- **Aim of the task**
Format the records below as a JSON list of strings with one string per line, skipping blank lines and leaving out the pictures.

--- START Supplied records ---

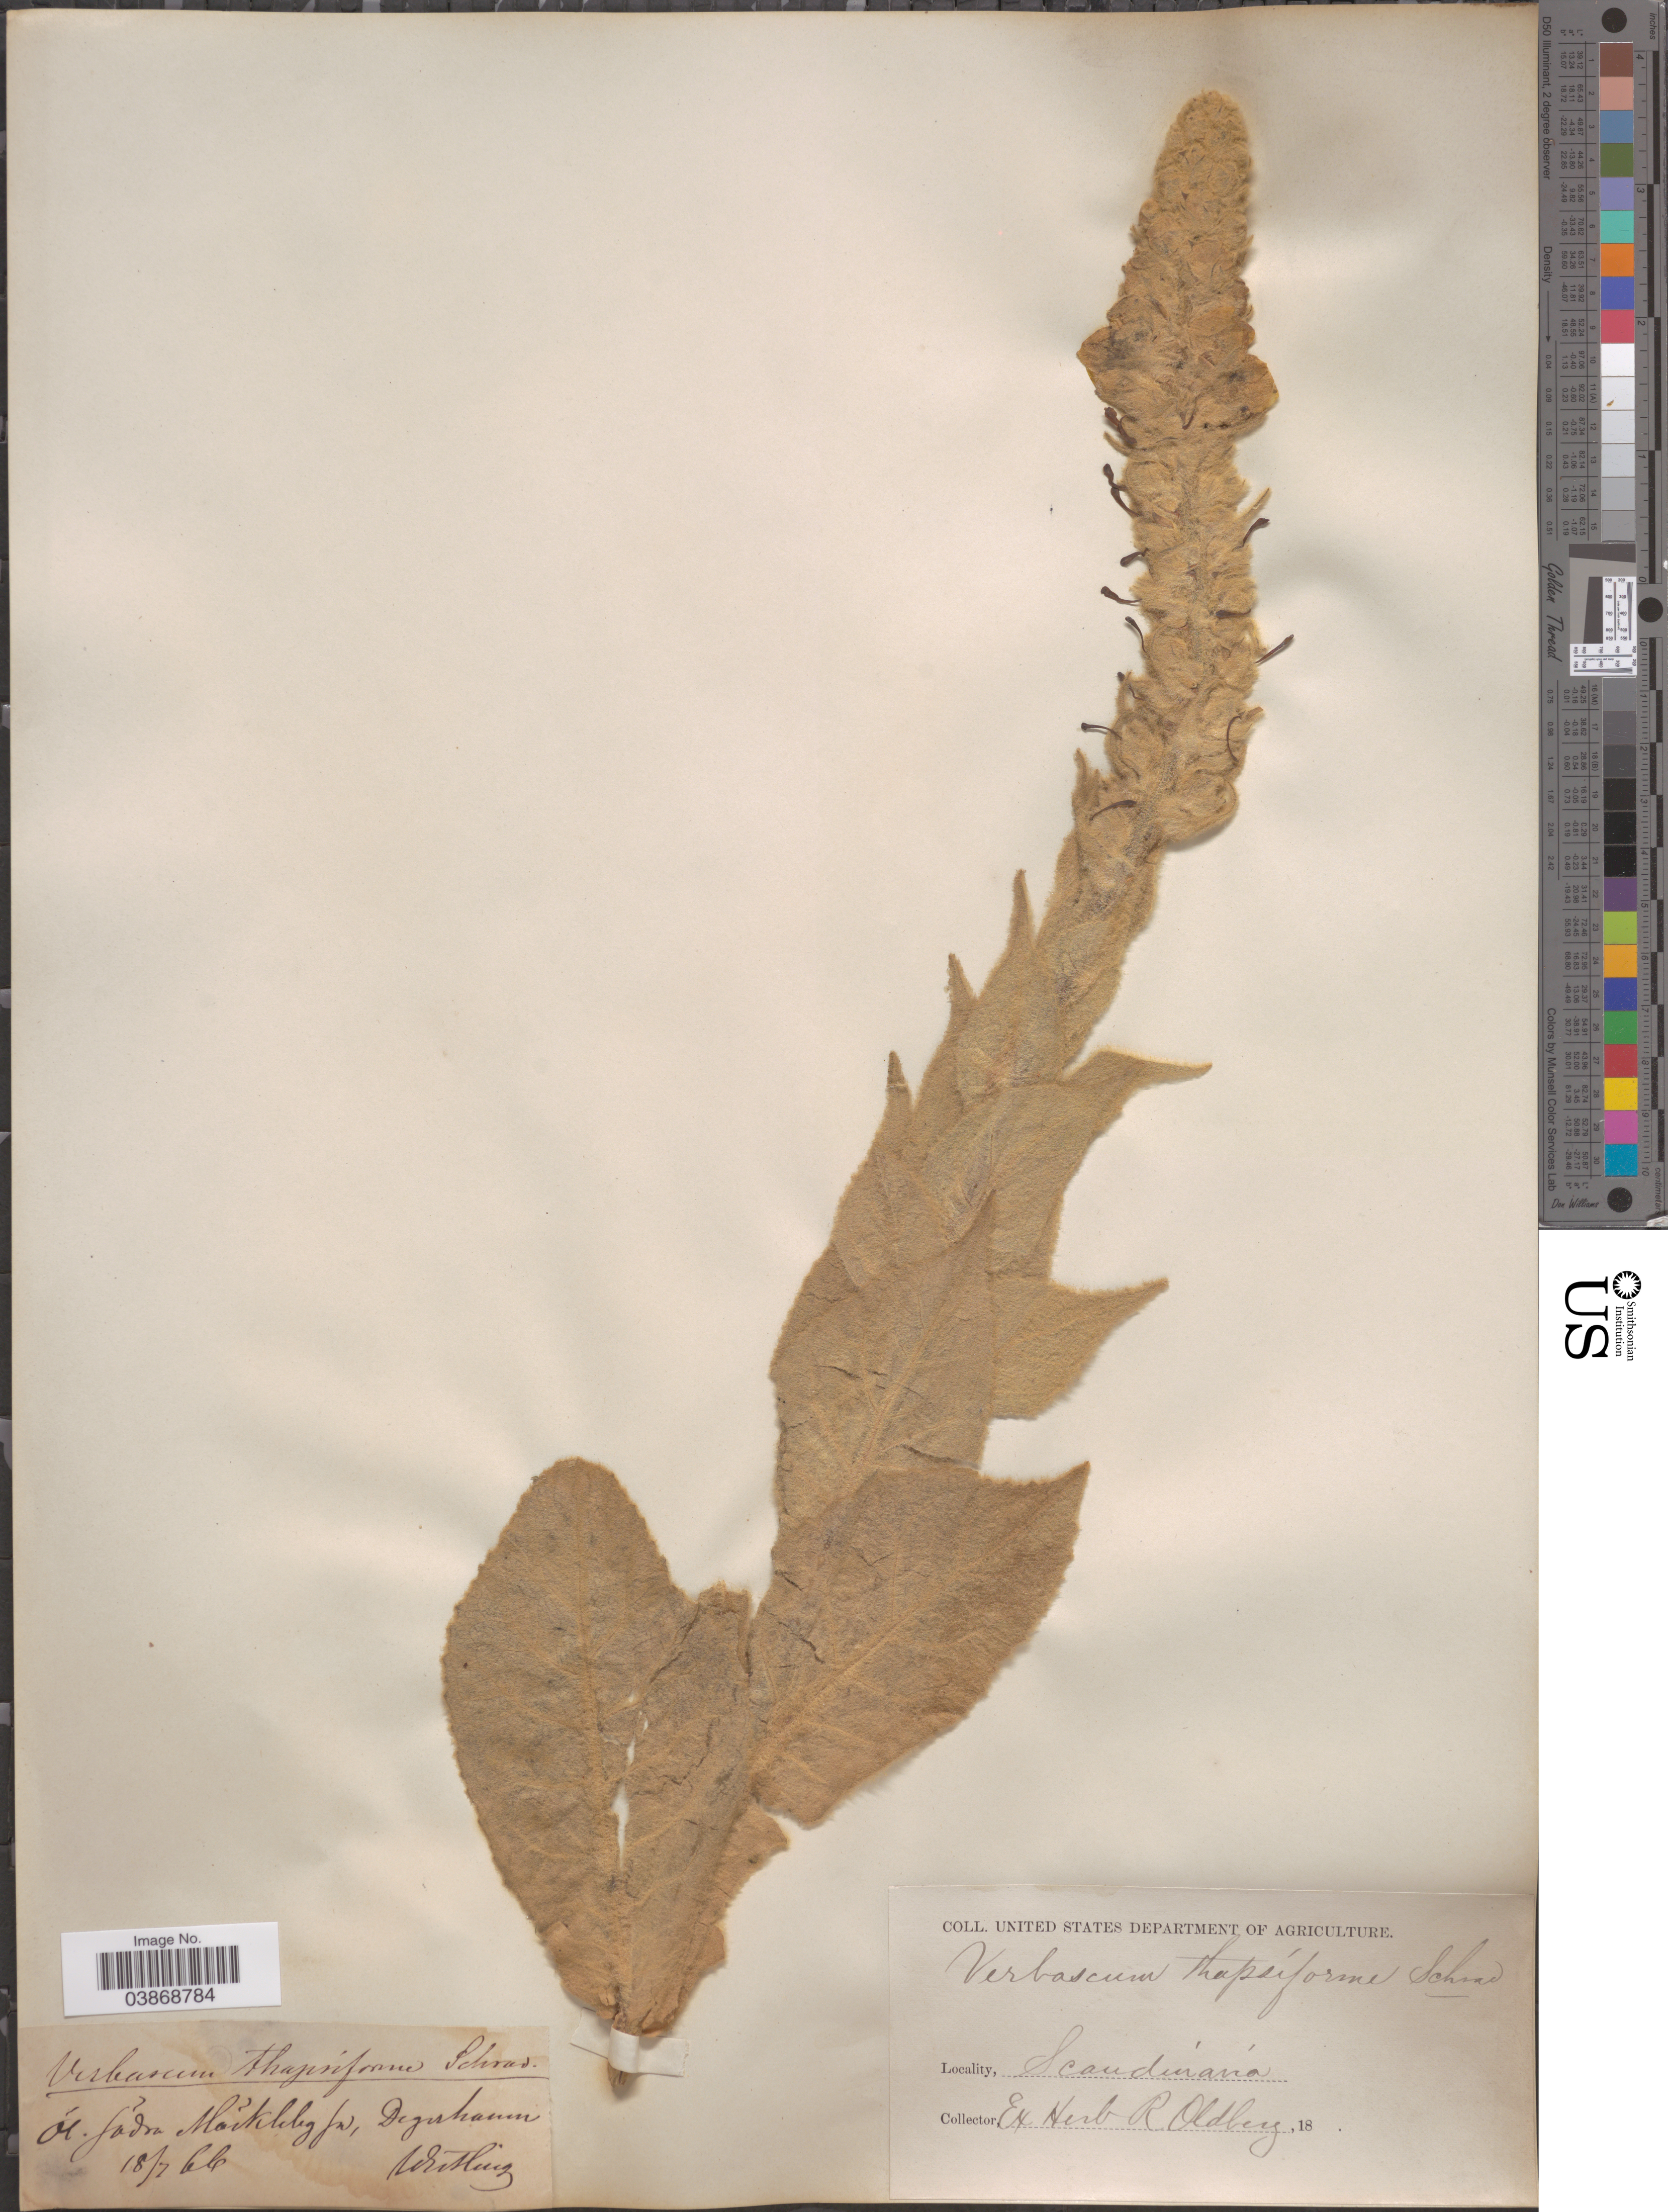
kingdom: Plantae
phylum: Tracheophyta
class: Magnoliopsida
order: Lamiales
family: Scrophulariaceae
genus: Verbascum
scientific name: Verbascum thapsiforme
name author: Schrad.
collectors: ex herb. R. Oldberg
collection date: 1818-07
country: Sweden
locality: Scandinavia. Ol. Södra Mörklebg [interpreted] [= Möbylånga ?] sn, Degerhamn.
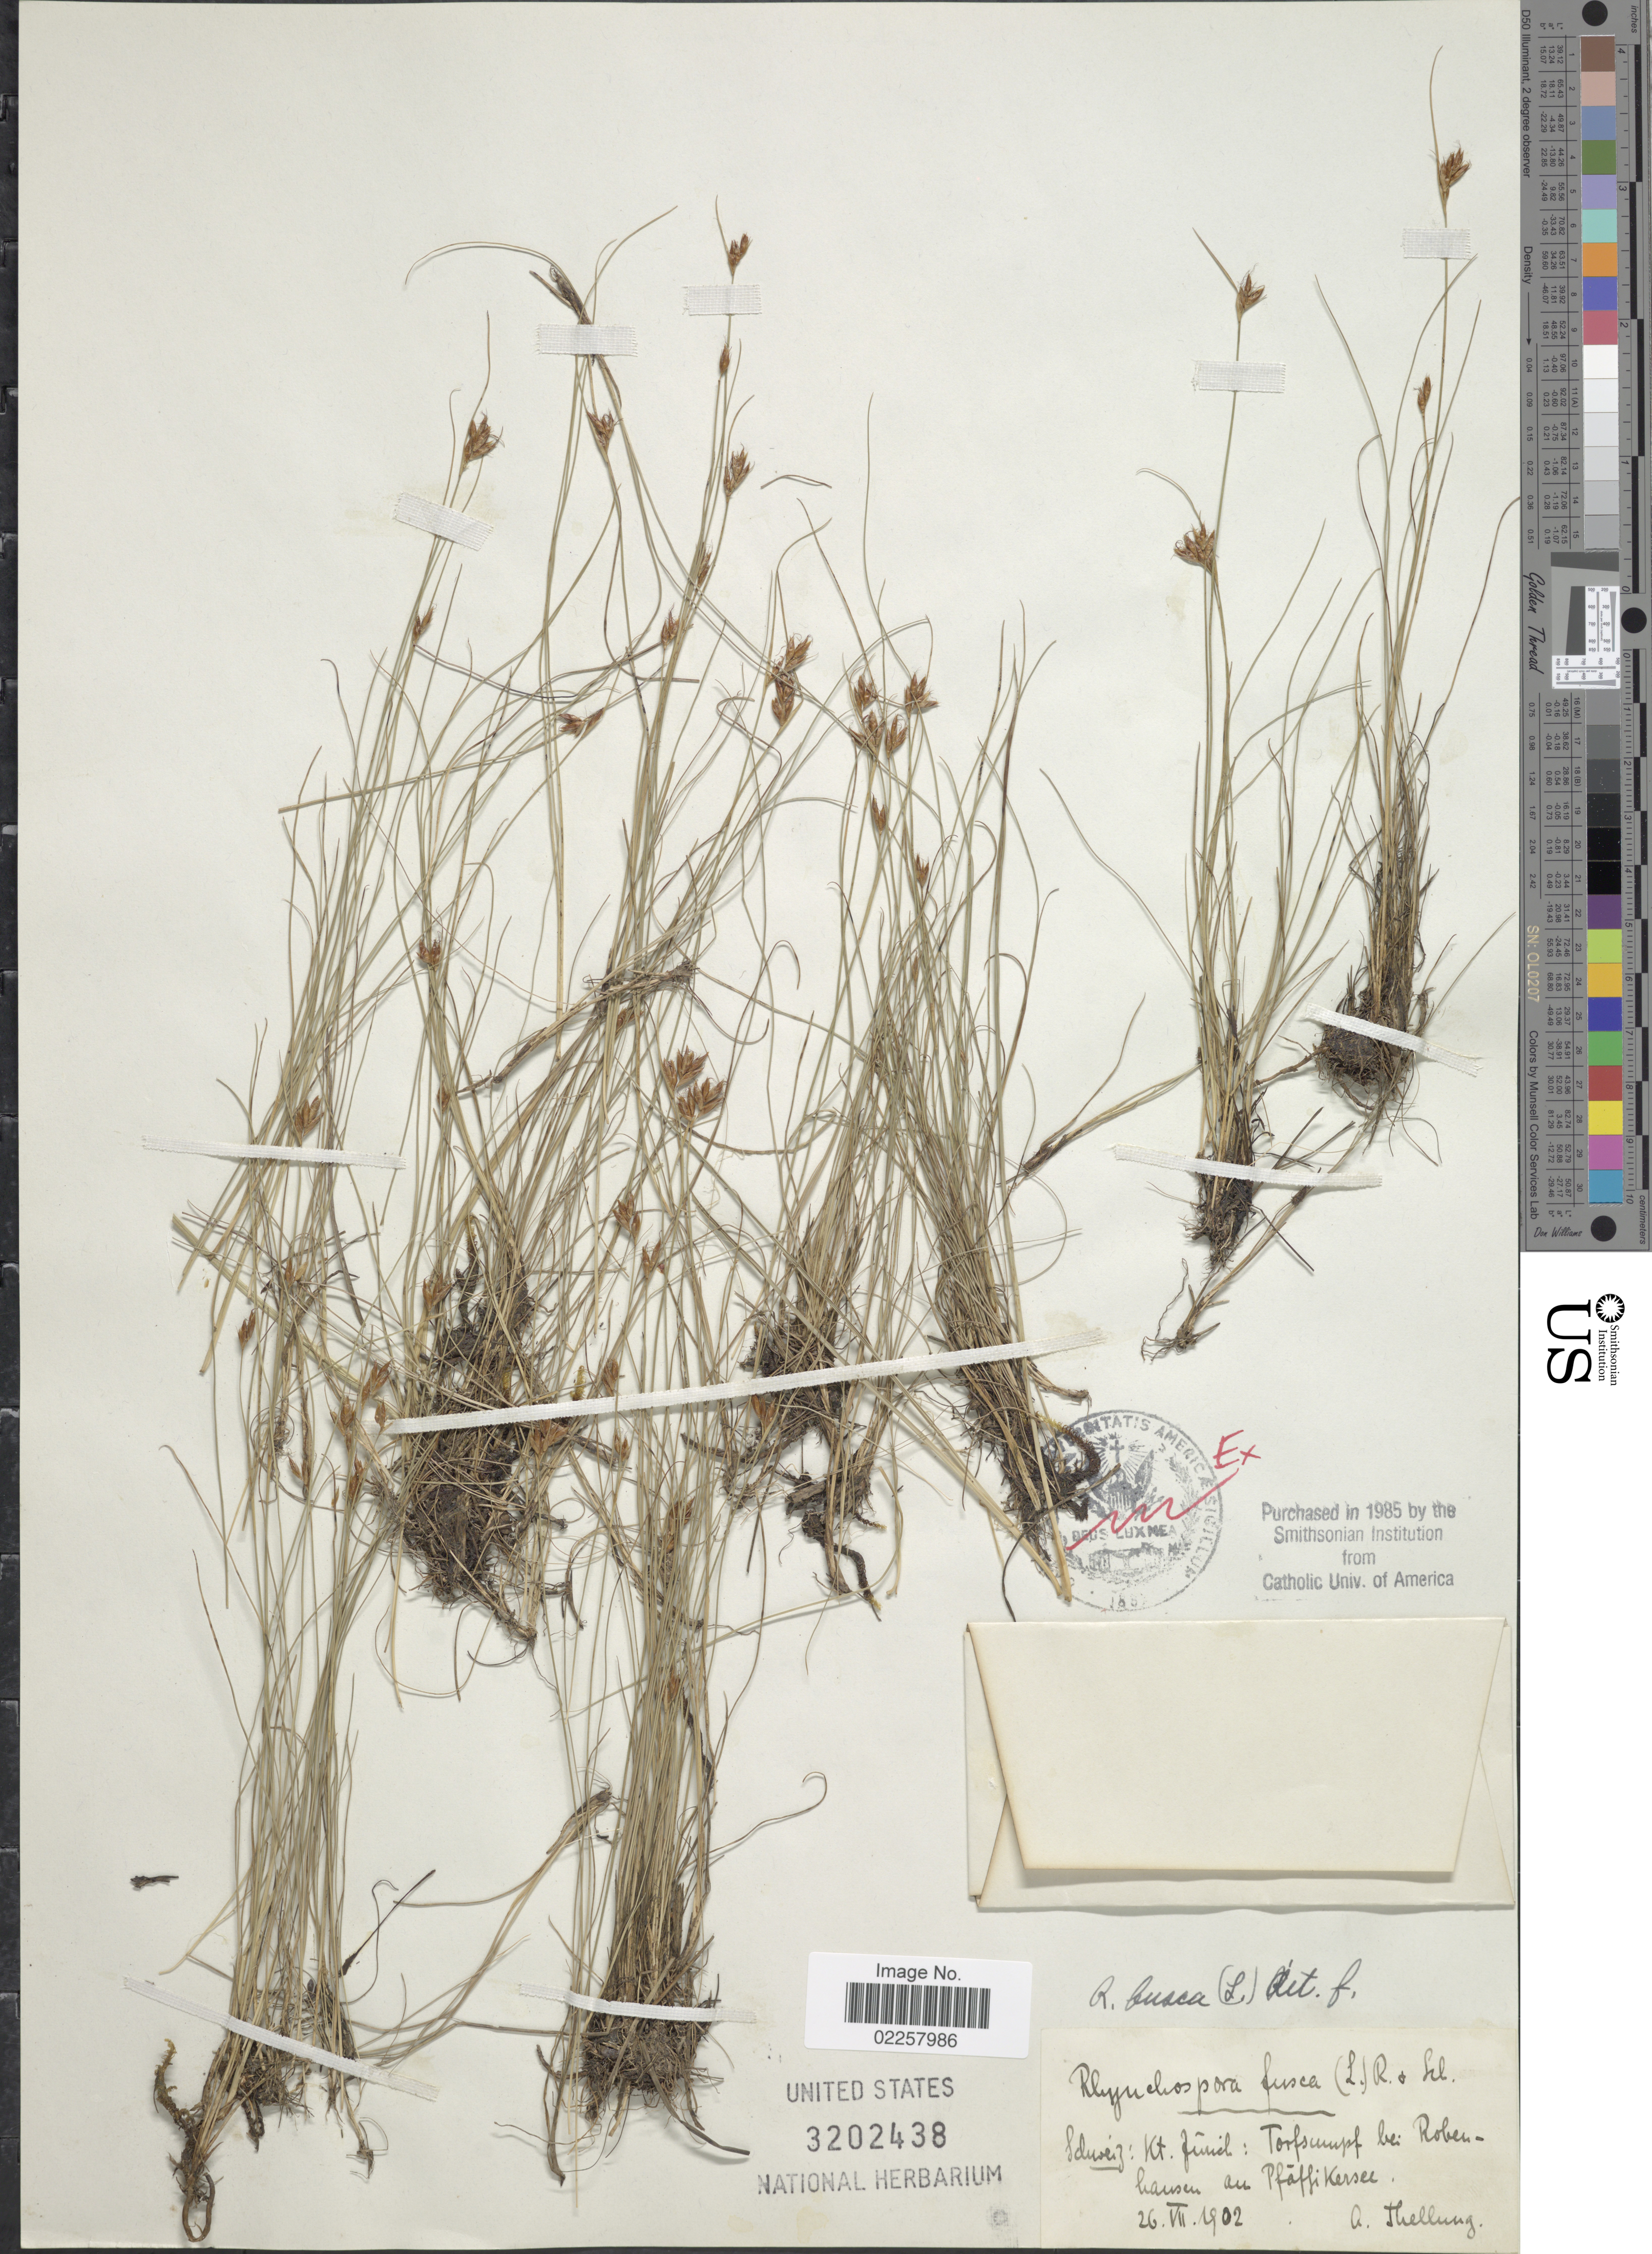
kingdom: Plantae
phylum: Tracheophyta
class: Liliopsida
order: Poales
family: Cyperaceae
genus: Rhynchospora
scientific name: Rhynchospora fusca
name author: (L.) W.T. Aiton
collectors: A. Thellung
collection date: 1902-07-26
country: Switzerland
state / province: Zurich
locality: Schweiz:Torfsumpf bei, Robenhausen au Pfäffikersee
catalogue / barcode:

--- END Supplied records ---

- **Result for this task**
[
  "kingdom: Plantae",
  "phylum: Tracheophyta",
  "class: Magnoliopsida",
  "order: Lamiales",
  "family: Scrophulariaceae",
  "genus: Verbascum",
  "scientific name: Verbascum thapsiforme",
  "name author: Schrad.",
  "collectors: ex herb. R. Oldberg",
  "collection date: 1818-07",
  "country: Sweden",
  "locality: Scandinavia. Ol. Södra Mörklebg [interpreted] [= Möbylånga ?] sn, Degerhamn.",
  "kingdom: Plantae",
  "phylum: Tracheophyta",
  "class: Liliopsida",
  "order: Poales",
  "family: Cyperaceae",
  "genus: Rhynchospora",
  "scientific name: Rhynchospora fusca",
  "name author: (L.) W.T. Aiton",
  "collectors: A. Thellung",
  "collection date: 1902-07-26",
  "country: Switzerland",
  "state / province: Zurich",
  "locality: Schweiz:Torfsumpf bei, Robenhausen au Pfäffikersee",
  "catalogue / barcode:"
]